CORONAVIRUS

Coronavirus Florida: Editorial: In the worst public health crisis in generations, DeSantis is a massive fail

The Palm Beach Post Editorial Board
MIAMI -- Florida Gov. Ron DeSantis gestures as he speaks during a news conference at Jackson Memorial Hospital on Monday

Once again, Florida is a national laughingstock. But this time, the joke is literally a sick one. And our governor is a special recipient of scorn and ridicule.

We want him to do better, for all our sake.

But embarrassing to say, all the swipes — from late-night host Stephen Colbert to headline writers everywhere — are completely deserved.

Last Sunday, July 12, Florida recorded a chilling national record: more than 15,300 new COVID-19 cases in a single day. If Florida were a country, it would rank fourth in the world in this appalling category. Our new peers: the United States, Brazil and India.

On Thursday, Florida chalked up its highest-ever daily death total: 156 COVID-19 fatalities. Which followed the previous high, set just two days before, of 132.

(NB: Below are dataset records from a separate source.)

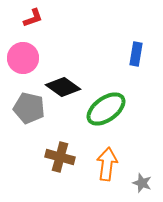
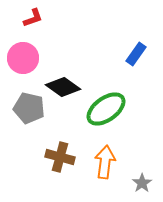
blue rectangle: rotated 25 degrees clockwise
orange arrow: moved 2 px left, 2 px up
gray star: rotated 18 degrees clockwise
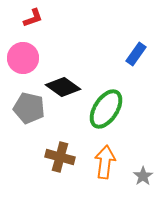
green ellipse: rotated 21 degrees counterclockwise
gray star: moved 1 px right, 7 px up
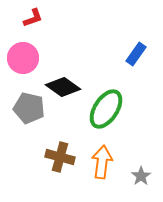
orange arrow: moved 3 px left
gray star: moved 2 px left
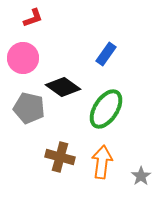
blue rectangle: moved 30 px left
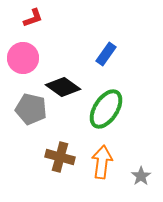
gray pentagon: moved 2 px right, 1 px down
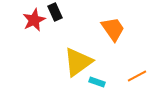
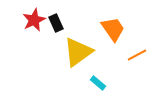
black rectangle: moved 1 px right, 11 px down
yellow triangle: moved 10 px up
orange line: moved 21 px up
cyan rectangle: moved 1 px right, 1 px down; rotated 21 degrees clockwise
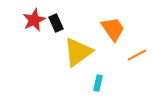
cyan rectangle: rotated 63 degrees clockwise
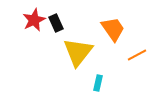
yellow triangle: rotated 16 degrees counterclockwise
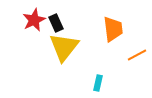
orange trapezoid: rotated 28 degrees clockwise
yellow triangle: moved 14 px left, 5 px up
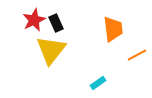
yellow triangle: moved 13 px left, 3 px down
cyan rectangle: rotated 42 degrees clockwise
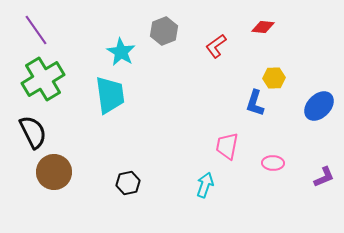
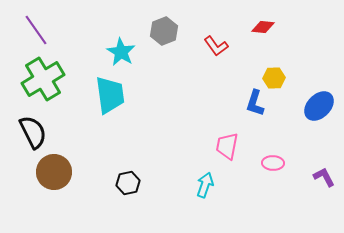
red L-shape: rotated 90 degrees counterclockwise
purple L-shape: rotated 95 degrees counterclockwise
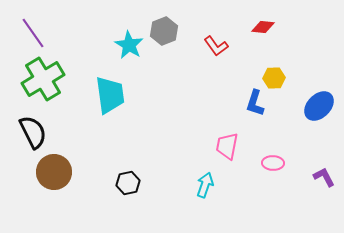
purple line: moved 3 px left, 3 px down
cyan star: moved 8 px right, 7 px up
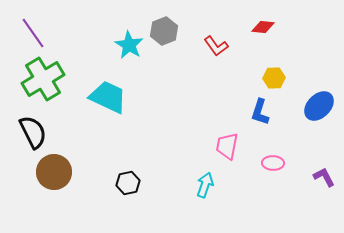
cyan trapezoid: moved 2 px left, 2 px down; rotated 57 degrees counterclockwise
blue L-shape: moved 5 px right, 9 px down
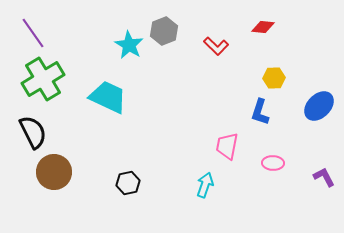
red L-shape: rotated 10 degrees counterclockwise
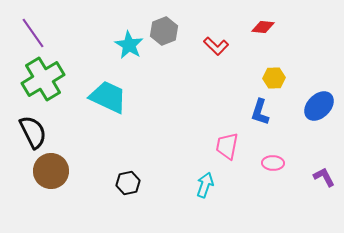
brown circle: moved 3 px left, 1 px up
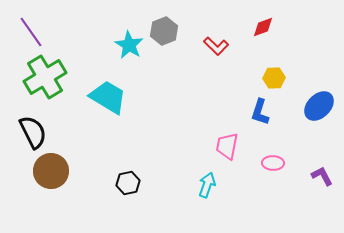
red diamond: rotated 25 degrees counterclockwise
purple line: moved 2 px left, 1 px up
green cross: moved 2 px right, 2 px up
cyan trapezoid: rotated 6 degrees clockwise
purple L-shape: moved 2 px left, 1 px up
cyan arrow: moved 2 px right
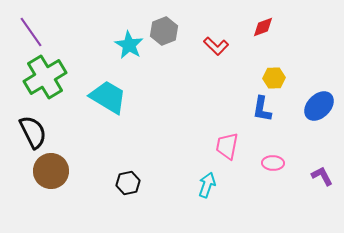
blue L-shape: moved 2 px right, 3 px up; rotated 8 degrees counterclockwise
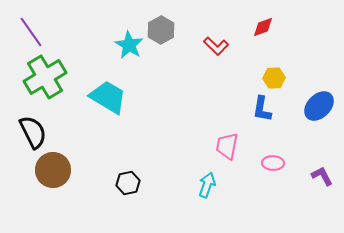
gray hexagon: moved 3 px left, 1 px up; rotated 8 degrees counterclockwise
brown circle: moved 2 px right, 1 px up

On Wednesday, the state’s total of cases since the start of the pandemic crashed past 300,000.

And Gov. Ron DeSantis arrogantly called the frightening surge “a blip.”

This denotes incompetence. And the whole country sees it.

CNN political analyst Chris Cillizza’s take was typical of the daily national commentary. “The situation in Florida appears to be on the verge of becoming totally out of control — if it's not there already,” he wrote Tuesday. “DeSantis seems unwilling to acknowledge that reality — and how wrong he was about his state's battle against the virus.”

All through this worsening crisis, DeSantis has tried to prematurely hang up a “Mission Accomplished” banner. As we’ve said before, he has taken some good steps — notably, severely cutting off access to nursing homes, early on, to protect the most vulnerable of Florida’s many elderly residents.

But the official who is supposed to be leading the charge against Florida’s greatest health emergency in generations has mainly told us that things aren’t as serious as they appear and that the most important thing is to hurry back to “normal” as soon as possible.

As recently as Monday, DeSantis was repeating his tired mantra — borrowed from his political mentor President Donald Trump — that a major reason for the soaring rise in cases was an increase in testing. Tell that to the staff in South Florida’s rapidly filling hospitals, which are starting to resemble New York City’s overwhelmed wards of April. Those are real people getting sick and dying in greater numbers, not some trick of statistics.

DeSantis utterly failed to foresee the current tidal wave of cases, which began as a modest rise soon after the state reopened from stay-at-home orders in May. Why? Because he was so busy claiming that those testing positive were mainly younger people who experienced only mild symptoms or none at all. He was blind to the altogether predictable result that they would spread the virus to many more people than before and inevitably hit the more susceptible — young as well as old.

While the state’s COVID-19 curve kept rising higher and higher, DeSantis stubbornly continued to resist issuing a statewide mask order. Worse, he appeared but rarely in a mask himself. His messaging, like Trump’s: I don’t care what every public health official says to do, I’m too cool to wear a mask.

DeSantis has taken such a cramped approach to this crisis that he publicly refused help from Gov. Andrew Cuomo of New York, where positive COVID tests are down to 1%. (Florida: 19%) even while a senior staffer at the Florida Department of Health was thanking Cuomo’s office for offering a shipment of the antiviral drug remdesivir. How does that kind of tough-guy posturing help the people of Florida?

DeSantis’ administration has allegedly manipulated or masked statistics to make the pandemic seem more benign. We learned on Wednesday that his surgeon general ordered Palm Beach County’s health director not to write a letter giving her view that schools not reopen until the contagion rate subsides.

School Board Chairman Frank Barbieri got it right in saying that Dr. Alina Alonso had been “politically silenced by Tallahassee.” It is outrageous to silence public health officials in a public health emergency.

This is a leadership failure of mammoth proportions, a failure that will contribute to long-term illness and death for many of the citizens that a governor is supposed to protect. No wonder that a hashtag is trending: #DeSantisResign. We’d prefer “DeSantisStepUp.

In some other states where the virus is raging at unprecedented rates — California, Arizona, even the GOP stronghold of Texas — governors are starting to roll back the reopenings that, it is clear now, placed too much faith in people’s common sense to wear the masks and keep the six-foot distances needed to contain the virus’ spread.

But DeSantis? As of this writing, on Thursday, not a hint of how he intends to curb the contagion.

On Wednesday, asked by the AP whether he felt he has handled everything right, DeSantis replied that he and others are “working every day” battling the pandemic. “Obviously, we wish this could just go away, that’s not just how these things work.”

No, the coronavirus cannot just be wished away, and it is frightening that the governor of Florida is still talking as though that were ever an option.

It is past time for DeSantis to ground himself in some hard realities and admit that the economy will not revive until we greatly slow the zooming spread of this too-often-deadly disease.

Does he even have a plan on how to do that?